> Verilen Alıntı
····················
Kur’an ayetlerini dikkatlice incelediğimizde, Kur’an’a göre muvahhit kişi, hem Allah’ı Allah olarak bilmeli, hem yaratıcı olarak, hem tekvini olarak, hem teşrii olarak, hem ilah olarak ve hem de mabut olarak. Tanrısallık'a inanç ve tanrısallıkta birlik son aşamada gerçekleştiği için (tanrısallıkta tevhit), tüm kalbi dereceleri de kendisinde barındırmaktadır. Dolayısıyla İslam’da “la ilahe illallah”[44] tevhidi şiar, saadet ve kurtuluş yolu olarak karar kılınmıştır.
Başka bir ifadeyle, bir önceki mertebede tevhit gerekli olsa da yeterli değildir, bilakis kişi Allah’tan başka ilah olmadığına, tapılmanın Ona özgü olduğuna ve Ondan başka kimseye ibadet edilmeyeceği inancına da ulaşmalıdır. Burası, tevhidin nisap ölçüsüdür. Bu esasa göre, kişinin tevhit inancı tanrısallıkta tevhide ulaşmazsa, kendi nisabında tevhide ulaşmamıştır.[45]
Elbette hevaperestlik, makamperestlik ve riya her ne kadar ahlaki olarak çirkin olsalar da kişinin Müslümanlık dairesinden çıkmasına neden olmazlar.[46]
Şirk
Tevhidin mertebe ve dereceleri olduğu gibi şirkin de kendi yerinde derece ve aşamaları vardır. Peygamberlerin davet ettiği tevhit karşısında çeşitli şirkler de bulunmaktadır.
····················
> Bir koleksiyondan alınmış kayıtlar
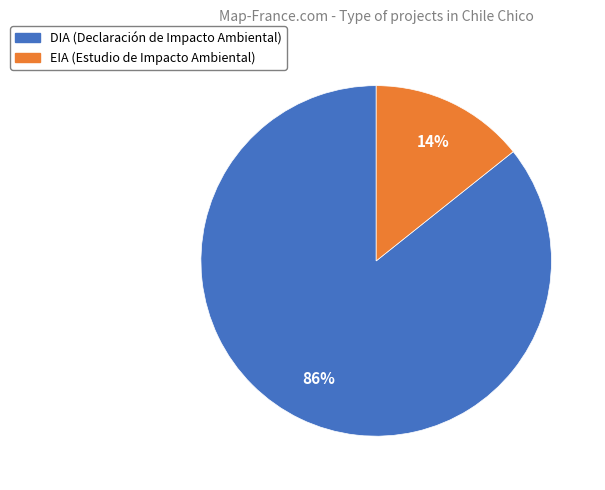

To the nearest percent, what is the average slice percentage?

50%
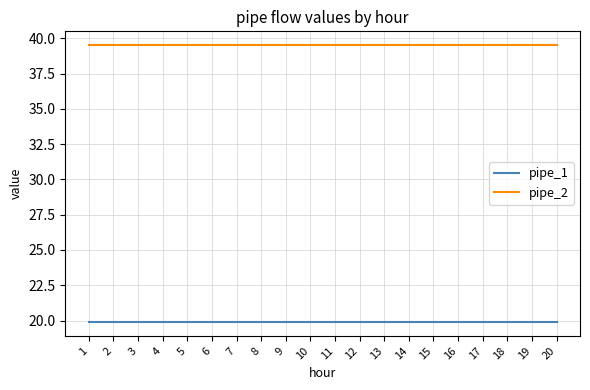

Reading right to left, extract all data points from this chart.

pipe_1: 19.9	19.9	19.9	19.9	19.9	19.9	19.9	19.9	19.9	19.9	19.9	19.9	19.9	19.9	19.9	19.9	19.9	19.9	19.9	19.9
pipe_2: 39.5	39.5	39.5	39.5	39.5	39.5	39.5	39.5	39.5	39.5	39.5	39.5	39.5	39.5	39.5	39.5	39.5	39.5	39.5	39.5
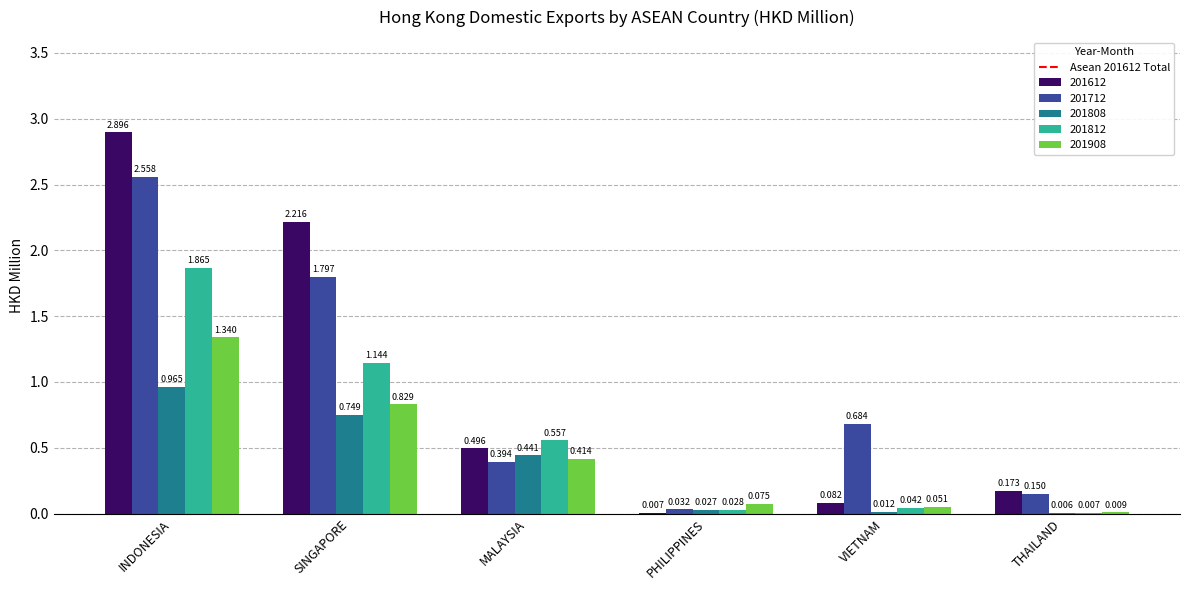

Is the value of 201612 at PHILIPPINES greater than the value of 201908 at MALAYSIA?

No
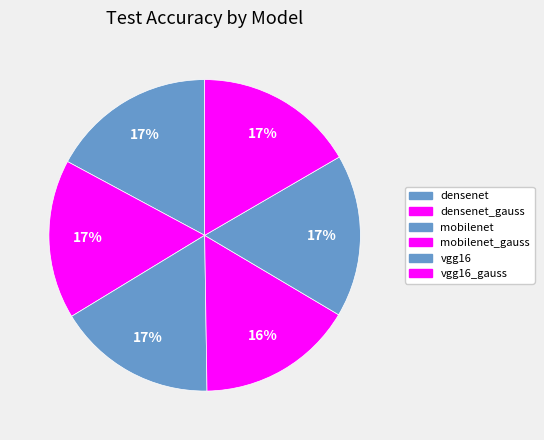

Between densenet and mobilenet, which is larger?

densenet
····················
> Görev Yönergesi
Tevhit konusundaki metnin "Başka bir ifadeyle, bir" sözleriyle başlayıp "şirkler de bulunmaktadır." sözleriyle biten kısmını hiç değiştirmeden yazın.

> Çözümünüz
Başka bir ifadeyle, bir önceki mertebede tevhit gerekli olsa da yeterli değildir, bilakis kişi Allah’tan başka ilah olmadığına, tapılmanın Ona özgü olduğuna ve Ondan başka kimseye ibadet edilmeyeceği inancına da ulaşmalıdır. Burası, tevhidin nisap ölçüsüdür. Bu esasa göre, kişinin tevhit inancı tanrısallıkta tevhide ulaşmazsa, kendi nisabında tevhide ulaşmamıştır.[45]
Elbette hevaperestlik, makamperestlik ve riya her ne kadar ahlaki olarak çirkin olsalar da kişinin Müslümanlık dairesinden çıkmasına neden olmazlar.[46]
Şirk
Tevhidin mertebe ve dereceleri olduğu gibi şirkin de kendi yerinde derece ve aşamaları vardır. Peygamberlerin davet ettiği tevhit karşısında çeşitli şirkler de bulunmaktadır.